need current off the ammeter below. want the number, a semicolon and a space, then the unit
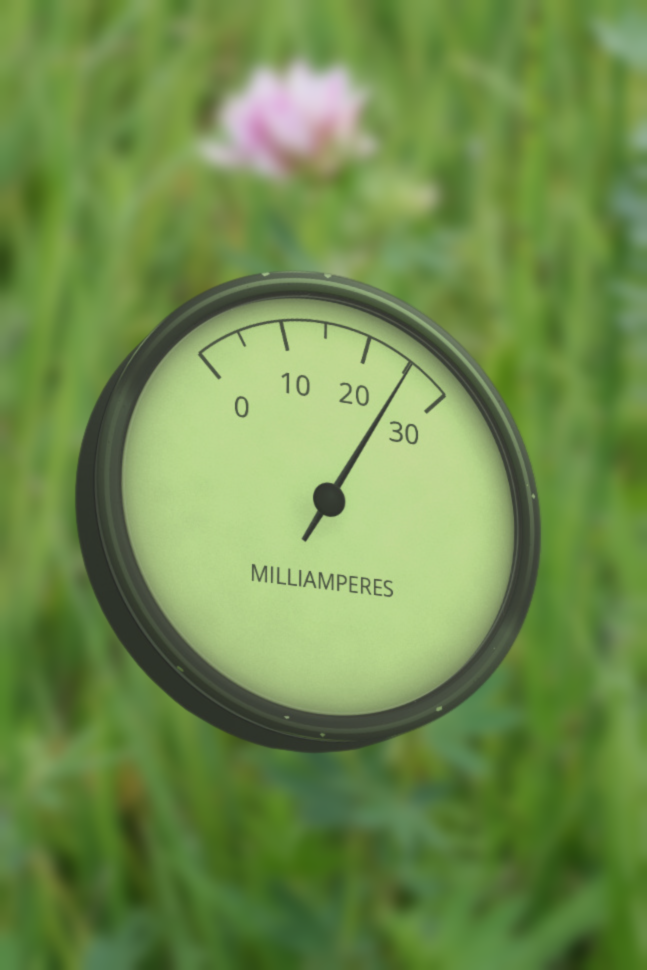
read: 25; mA
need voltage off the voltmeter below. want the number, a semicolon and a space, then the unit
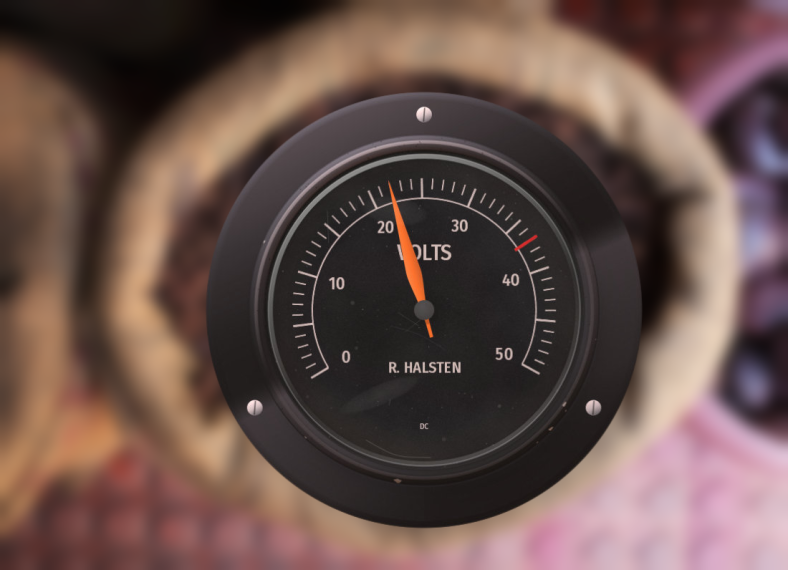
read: 22; V
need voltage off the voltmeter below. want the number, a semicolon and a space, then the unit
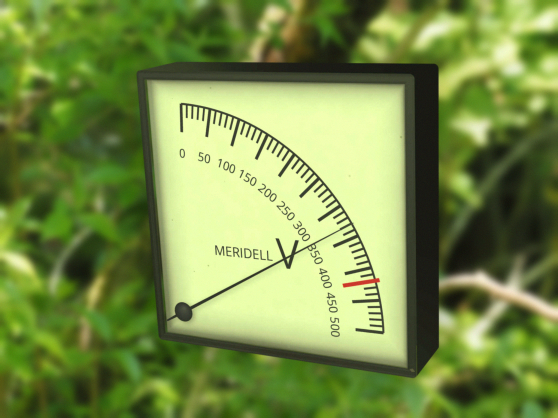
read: 330; V
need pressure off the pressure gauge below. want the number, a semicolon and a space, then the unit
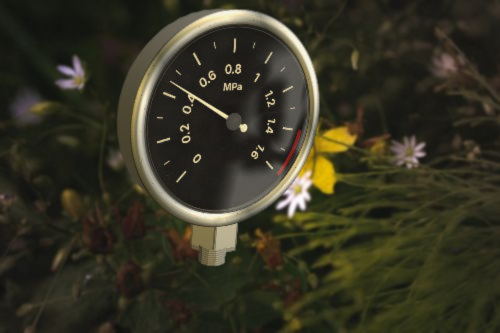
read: 0.45; MPa
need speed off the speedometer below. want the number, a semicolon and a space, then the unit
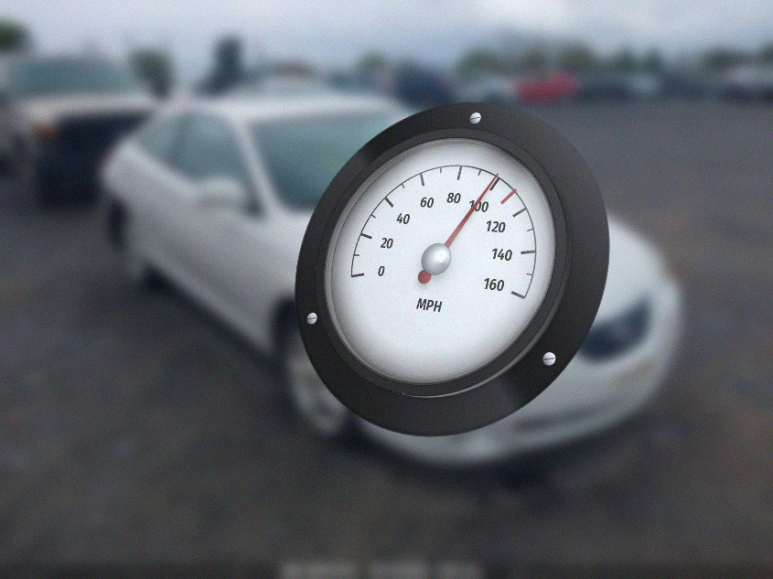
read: 100; mph
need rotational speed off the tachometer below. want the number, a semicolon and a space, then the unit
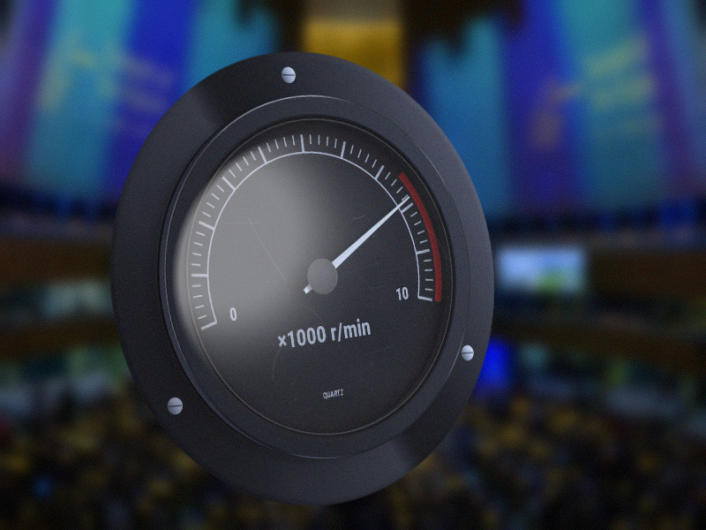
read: 7800; rpm
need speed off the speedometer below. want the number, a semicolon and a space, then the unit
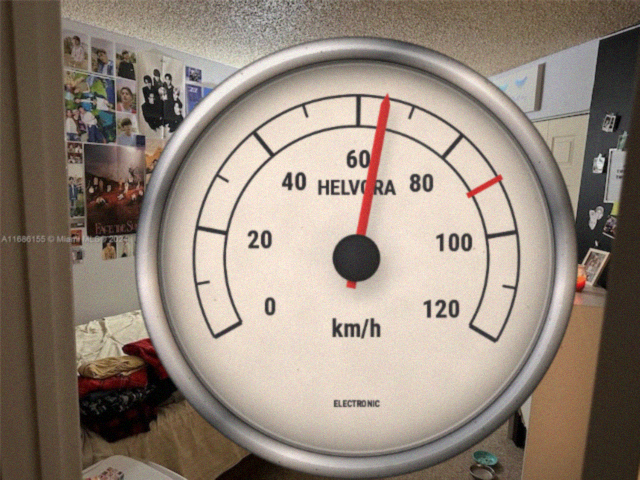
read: 65; km/h
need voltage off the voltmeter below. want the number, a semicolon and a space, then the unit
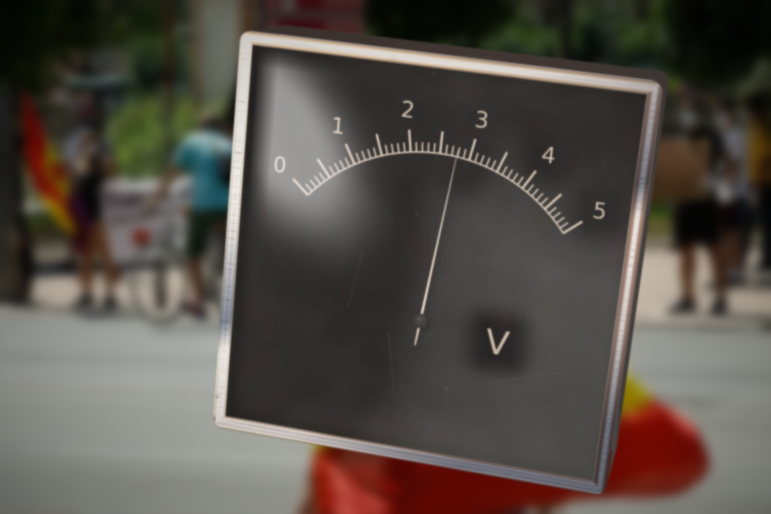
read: 2.8; V
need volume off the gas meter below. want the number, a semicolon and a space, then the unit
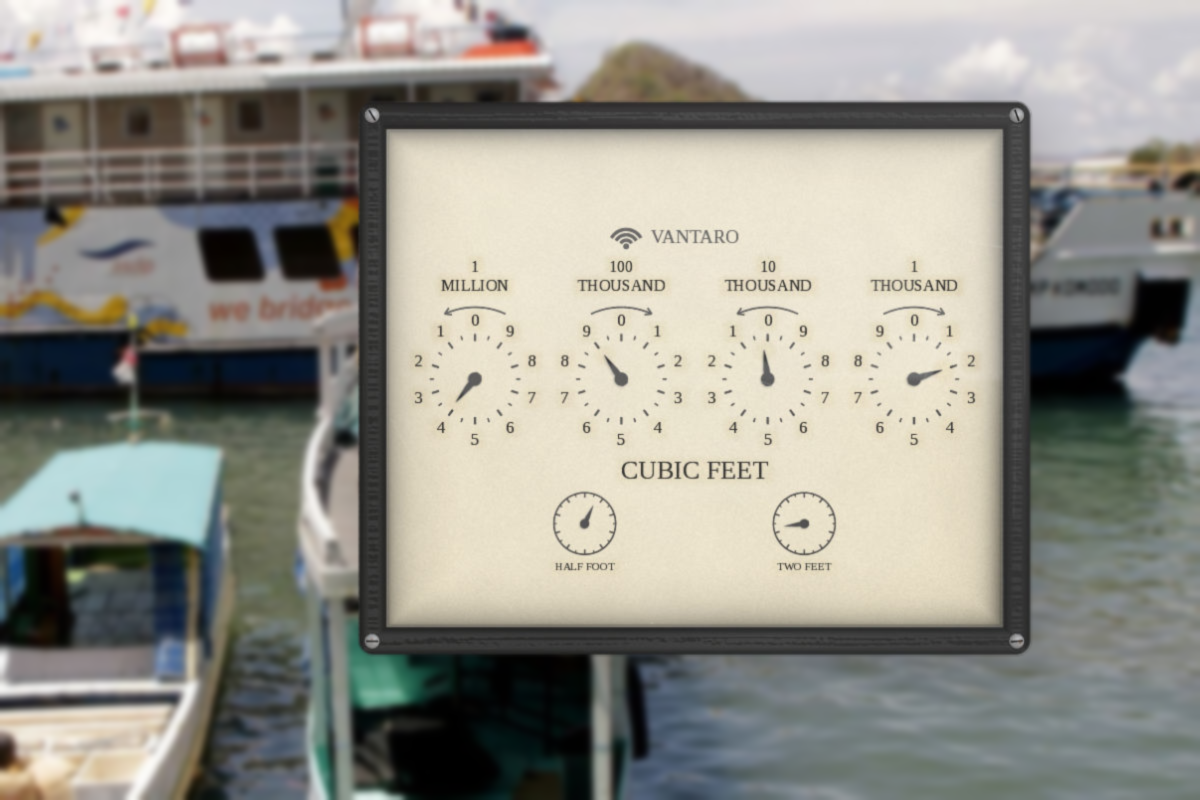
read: 390200; ft³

***

» **DIRECTIVE**: Rewrite the rows above as a numbered list, beginning with the first line and stopping after the line that has "read: 0.45; MPa". Leave out blank lines and the pictures.

» **SOLUTION**:
1. need current off the ammeter below. want the number, a semicolon and a space, then the unit
2. read: 25; mA
3. need voltage off the voltmeter below. want the number, a semicolon and a space, then the unit
4. read: 22; V
5. need voltage off the voltmeter below. want the number, a semicolon and a space, then the unit
6. read: 330; V
7. need pressure off the pressure gauge below. want the number, a semicolon and a space, then the unit
8. read: 0.45; MPa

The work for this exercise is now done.